In software development, risk reduction patterns might include restricting access to a system, abstractions to manage changes, approval workflows, automated acceptance testing, and pair programming. However, any strategy that hardens a system to make it less risky might also make it less flexible. A perfectly optimized system is often fragile because it has no built-in expectation of failure or redundancy: If something goes wrong, there’s little or no room for recovery. For example, if a subway system has exactly the capacity it needs to accommodate peak commuter traffic, a single out-of-service train can cause delays and overcrowding throughout the system. This is where harm mitigation comes in.
Harm mitigation patterns in software development include circuit breakers to remove problem processes or inputs, the isolation of suspect parts of a system, having many control points or breakpoints (such as on microservices), and the ability to rapidly roll back recently implemented changes. While adding more points of control to a system could also introduce more potential points of failure, it’s often a worthwhile trade-off to be able to isolate and diagnose a subset of the system without taking it all down.
One of the ways we express harm mitigation is with error budgets, as described in O’Reilly’s 2018 SRE Workbook. Systems reliability engineering accepts and anticipates that some parts of a system may fail and budgets for these failures. The teams running the system deliberately take parts offline to test responses, workarounds, and restoration.
This “deliberate disaster” practice was popularized by Netflix and its Chaos Monkey tool, released in 2011, but organizations have used disaster recovery practices for much longer. When the practice is a regular part of an organization’s resilience response, it’s sometimes called chaos engineering. Practicing systems failure in real time not only teaches teams how to respond to known known–style failures, where everyone is aware of what’s offline, but also unknown or unpredicted failures, because the team has learned to work together to solve a problem and has practice resolving rapidly moving situations.
Preparing for disasters with multiple layers of safety protection is sometimes known as the Swiss cheese model.

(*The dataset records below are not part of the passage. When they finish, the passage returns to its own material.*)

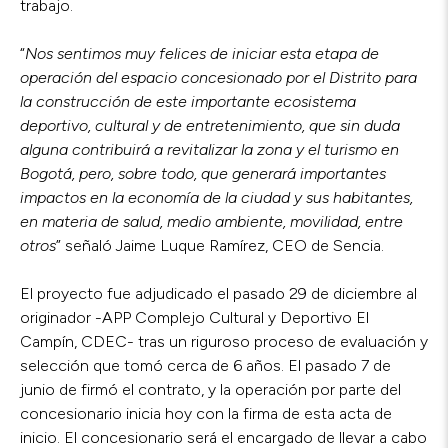
trabajo.
“
Nos sentimos muy felices de iniciar esta etapa de
operación del espacio concesionado por el Distrito para
la construcción de este importante ecosistema
deportivo, cultural y de entretenimiento, que sin duda
alguna contribuirá a revitalizar la zona y el turismo en
Bogotá, pero, sobre todo, que generará importantes
impactos en la economía de la ciudad y sus habitantes,
en materia de salud, medio ambiente, movilidad, entre
otros
” señaló Jaime Luque Ramírez, CEO de Sencia.
El proyecto fue adjudicado el pasado 29 de diciembre al
originador -APP Complejo Cultural y Deportivo El
Campín, CDEC- tras un riguroso proceso de evaluación y
selección que tomó cerca de 6 años. El pasado 7 de
junio de firmó el contrato, y la operación por parte del
concesionario inicia hoy con la firma de esta acta de
inicio. El concesionario será el encargado de llevar a cabo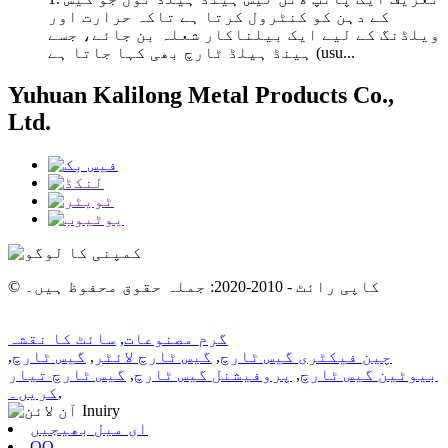
کے دہن کو کنٹرول کرتا ہے تاکہ حرارت اور
ویلڈنگ کے لیے ایک بیلناکار شعلہ بن جائے، جسے
ہینڈ ہیلڈ ٹارچ بھی کہا جاتا ہے (usu...
Yuhuan Kalilong Metal Products Co.,
Ltd.
© کاپی رائٹ - 2010-2020: جملہ حقوق محفوظ ہیں۔
گرم مصنوعات
,
سائٹ کا نقشہ
چین فیکٹری گیس ٹارچ
,
گیس ٹارچ لائٹر
,
گیس ٹارچ
,
بیوٹین گیس ٹارچ
,
پروفیشنل گیس ٹارچ
,
گیس ٹارچ تیار
,
کریں۔
ای میل بھیجیں
QQ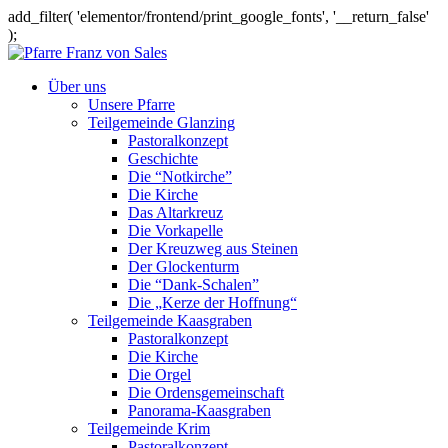
add_filter( 'elementor/frontend/print_google_fonts', '__return_false'
);
Über uns
Unsere Pfarre
Teilgemeinde Glanzing
Pastoralkonzept
Geschichte
Die “Notkirche”
Die Kirche
Das Altarkreuz
Die Vorkapelle
Der Kreuzweg aus Steinen
Der Glockenturm
Die “Dank-Schalen”
Die „Kerze der Hoffnung“
Teilgemeinde Kaasgraben
Pastoralkonzept
Die Kirche
Die Orgel
Die Ordensgemeinschaft
Panorama-Kaasgraben
Teilgemeinde Krim
Pastoralkonzept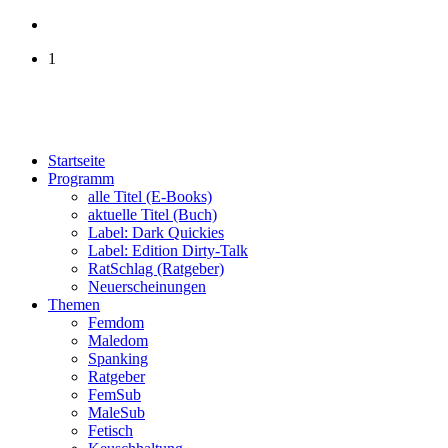
1
Startseite
Programm
alle Titel (E-Books)
aktuelle Titel (Buch)
Label: Dark Quickies
Label: Edition Dirty-Talk
RatSchlag (Ratgeber)
Neuerscheinungen
Themen
Femdom
Maledom
Spanking
Ratgeber
FemSub
MaleSub
Fetisch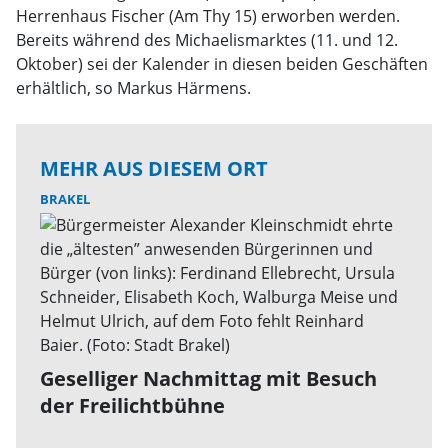
Herrenhaus Fischer (Am Thy 15) erworben werden.
Bereits während des Michaelismarktes (11. und 12.
Oktober) sei der Kalender in diesen beiden Geschäften
erhältlich, so Markus Härmens.
MEHR AUS DIESEM ORT
BRAKEL
Geselliger Nachmittag mit Besuch
der Freilichtbühne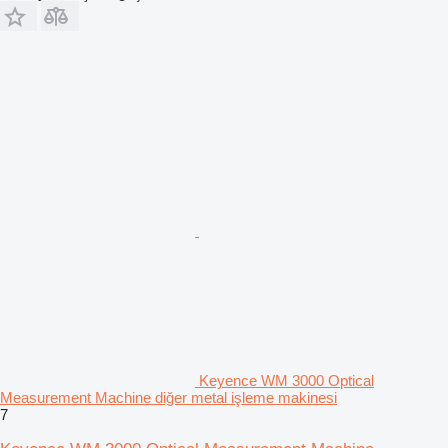
Keyence WM 3000 Optical
Measurement Machine diğer metal işleme makinesi
7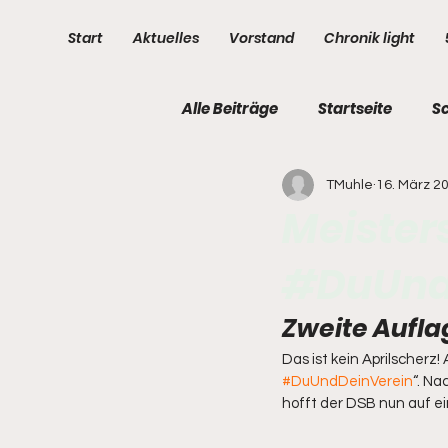
Start
Aktuelles
Vorstand
Chronik light
Alle Beiträge
Startseite
S
TMuhle
16. März 2
3. Kompanie
4. Kompani
Meister
#DuUnd
Zweite Aufla
Das ist kein Aprilscherz
#DuUndDeinVerein
“. N
hofft der DSB nun auf e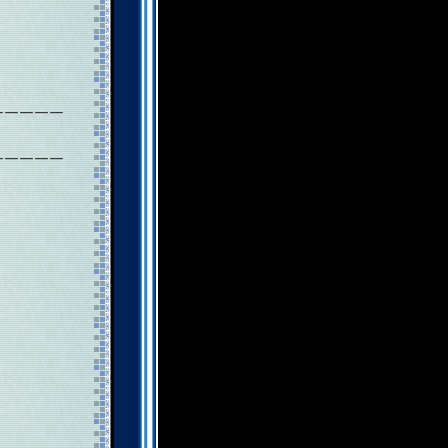
￣￣￣￣￣
￣￣￣￣￣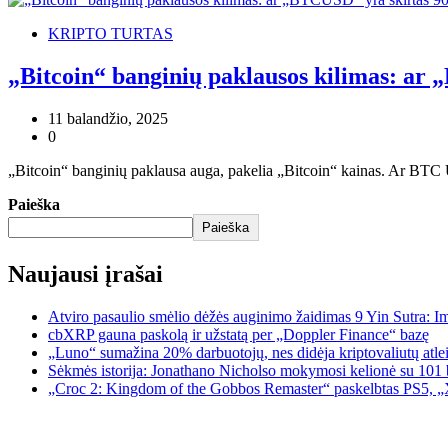
KRIPTO TURTAS
„Bitcoin“ banginių paklausos kilimas: ar
11 balandžio, 2025
0
„Bitcoin“ banginių paklausa auga, pakelia „Bitcoin“ kainas. Ar BT
Paieška
Paieška
Naujausi įrašai
Atviro pasaulio smėlio dėžės auginimo žaidimas 9 Yin Sutra: I
cbXRP gauna paskolą ir užstatą per „Doppler Finance“ bazę
„Luno“ sumažina 20% darbuotojų, nes didėja kriptovaliutų atle
Sėkmės istorija: Jonathano Nicholso mokymosi kelionė su 101 
„Croc 2: Kingdom of the Gobbos Remaster“ paskelbtas PS5, „X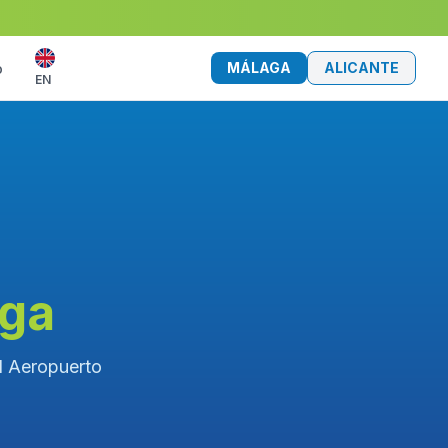
MÁLAGA
ALICANTE
o
EN
aga
el Aeropuerto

Each layer of preparation, prevention, and mitigation is insufficient by itself—but, when stacked together, they can provide good-enough protection from worst-case scenarios.
Accept imperfection, within limits
The more complex the system, the more likely it is that some part of it is broken. As engineers, we’re at the apex of literally millions of hours of design and engineering time to help us, and our users, with everything from finding our phone to continuously integrating our code. We have to assume that some of that infrastructure, and some of our work, is broken.
If we accept these imperfections, we can work toward building resilient systems that can handle a little static and deal with flawed foundations without falling over. We don’t stop working toward perfection just because it’s impossible.
1 Dr. Richard Cook touches on these concepts in the first part of his famed 1998 treatise How Complex Systems Fail, in which he observes medical errors and the systems that cause them. The theory applies to all sorts of complex systems, especially software.
2 Ruby on Rails creator David Heinemeier Hansson expands on this point in “FIXME,” his keynote talk at RailsConf 2018.